Travel to Cyprus
Flying to Cyprus
Cyprus is served by international airlines that fly direct to Larnaca International Airport and Paphos International Airport from around the world. British Airways (www.ba.com), Monarch Airlines (www.monarch.co.uk), Emirates (www.emirates.com), Egypt Air (www.egyptair.com) and Russian airline Aeroflot (www.aeroflot.ru) are among the companies offering flights to Cyprus.
Low cost carriers easyJet (www.easyjet.com) flies between the UK and Cyprus, and Ryanair (www.ryanair.com), which has a regional base in Paphos, flies to and from countries throughout Europe, including Poland, Greece, Norway, Sweden, Germany, Italy and Hungary, along with the UK.
The national carrier is Cyprus Airways (www.cyprusair.com), which has a network linking the island with, among other destinations, London in the UK, Moscow and St Petersburg, and the European cities of Amsterdam, Athens, Zurich, Rome, Brussels, Frankfurt, Milan and Vienna. The airline flies between Cyprus and Middle Eastern destinations, including Bahrain, Abu Dhabi and Dubai.
All flights to the north arrive at Ercan International Airport in north Nicosia via Turkey. Turkish Airlines (www.turkishairlines.com) is the Turkish national carrier, with Pegasus Airlines (www.flypgs.com) and Atlasjet (www.atlasjet.com) among the companies offering flights to north Cyprus.
While Cyprus is a year-round destination that can boast of attracting tourists who like to relax on the beach in the morning and snow ski in the afternoon, at least during the month of February, many airlines offer limited flights during the winter.
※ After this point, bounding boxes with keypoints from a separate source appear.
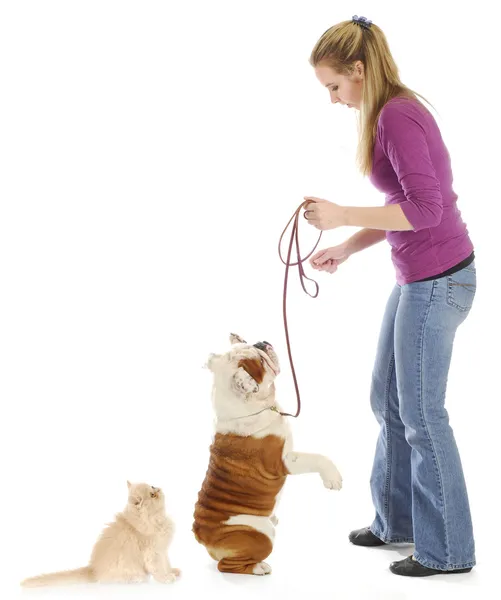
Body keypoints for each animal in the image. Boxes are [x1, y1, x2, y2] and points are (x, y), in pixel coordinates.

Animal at [22, 482, 182, 584]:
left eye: (153, 486)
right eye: (152, 494)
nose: (159, 489)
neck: (154, 519)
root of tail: (93, 570)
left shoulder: (163, 551)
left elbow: (166, 563)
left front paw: (172, 571)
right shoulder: (153, 553)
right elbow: (158, 568)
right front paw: (166, 578)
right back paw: (138, 578)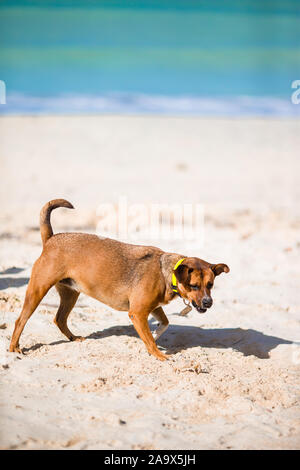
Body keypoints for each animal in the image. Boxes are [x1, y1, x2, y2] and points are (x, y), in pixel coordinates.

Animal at [9, 198, 230, 360]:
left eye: (210, 285)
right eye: (194, 286)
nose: (208, 303)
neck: (166, 272)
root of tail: (51, 239)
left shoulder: (152, 308)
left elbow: (164, 324)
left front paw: (154, 337)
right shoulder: (138, 313)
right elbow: (151, 340)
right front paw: (159, 355)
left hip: (71, 293)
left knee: (59, 319)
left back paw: (73, 338)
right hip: (37, 290)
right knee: (21, 320)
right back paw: (14, 349)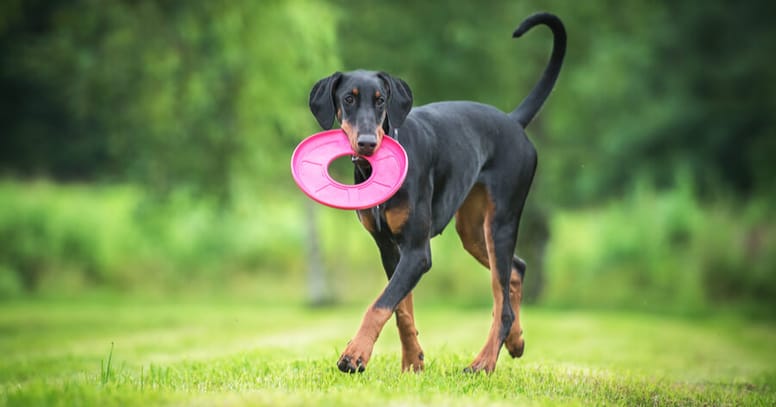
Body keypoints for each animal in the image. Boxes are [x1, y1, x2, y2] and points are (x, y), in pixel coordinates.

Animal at [306, 11, 568, 374]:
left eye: (381, 101)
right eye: (348, 99)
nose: (368, 144)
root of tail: (513, 122)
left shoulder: (417, 252)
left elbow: (379, 304)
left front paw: (355, 354)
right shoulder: (389, 248)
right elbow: (401, 308)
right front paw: (412, 362)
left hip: (501, 221)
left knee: (501, 300)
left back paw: (483, 363)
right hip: (472, 229)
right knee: (516, 271)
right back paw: (515, 341)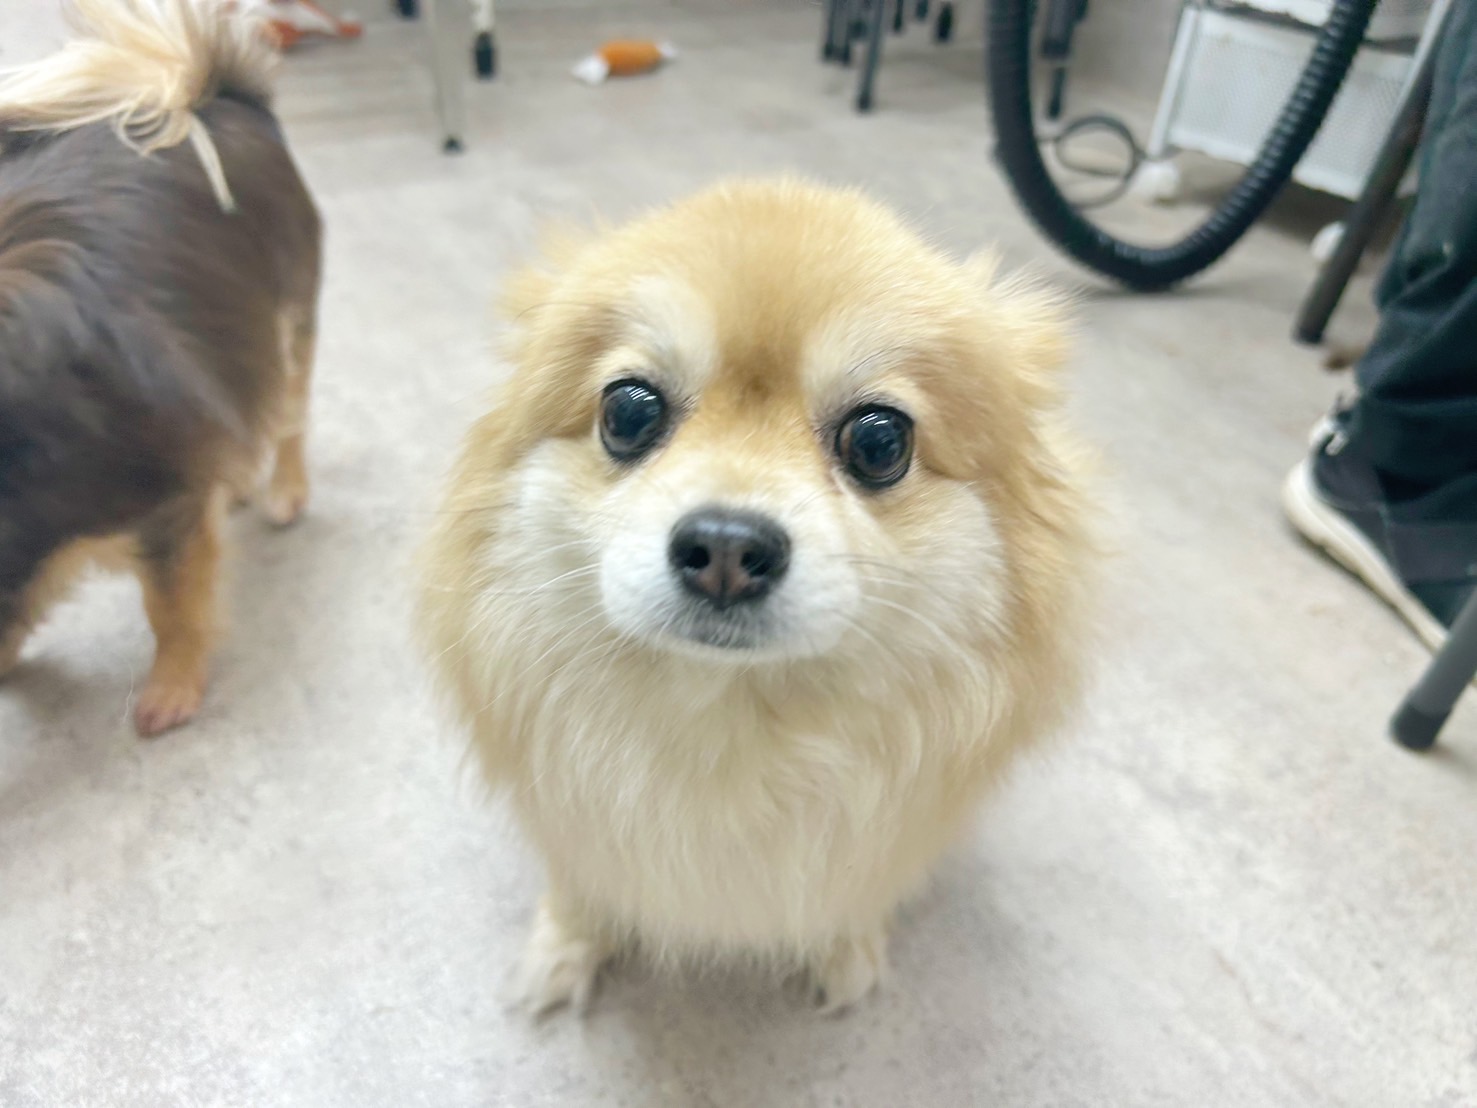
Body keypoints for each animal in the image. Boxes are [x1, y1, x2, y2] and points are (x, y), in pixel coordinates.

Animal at [0, 0, 321, 735]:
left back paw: (283, 491)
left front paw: (172, 685)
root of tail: (216, 97)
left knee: (286, 415)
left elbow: (172, 603)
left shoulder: (160, 498)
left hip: (284, 317)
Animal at [419, 179, 1095, 1012]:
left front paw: (845, 946)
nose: (726, 550)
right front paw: (565, 946)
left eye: (880, 442)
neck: (733, 719)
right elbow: (581, 882)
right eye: (627, 412)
July and August are the most expensive months to fly, while bargains can be found in winter, early spring and late autumn.
Since 1974, the Cyprus government declared Ercan International Airport an illegal port of entry to Cyprus and there are no direct flights other than from Turkey. However, tourists can now fly into the south and travel by road across the border in Nicosia to holiday in the north.
From London to Paphos and Larnaca is approximately 4 hours 30 minutes, to Ercan in north Nicosia, via Turkey, around five hours 30 minutes plus time allowed for flight connection.
Getting to Cyprus by boat
Cyprus has a growing number of marinas that welcome visiting yachtsmen. Larnaca’s marina is the largest, with new marina complexes currently under construction in Limassol and Paphos.
By water note:
Since 1974, the Cyprus government has declared the ports of Famagusta (Ammochostos) and Kyrenia, both in the north of the island, as illegal ports of entry to Cyprus.
Cyprus is a regular port of call for cruise companies with eastern Mediterranean itineraries. Cruise ships disembark at the cruise terminal in Limassol (www.cpa.gov.cy). Local companies, Salamis Cruise Lines (www.salamiscruiselines.com) and Louis Cruises (www.louiscruises.com) offer short cruises of between one and nine days departing from Limassol. Egypt, the Holy Lands and Lebanon are popular short cruises, with longer cruise options including sailing around the Greek Islands.
There are currently no ferry routes linking Cyprus with the European, Middle Eastern or north African mainland.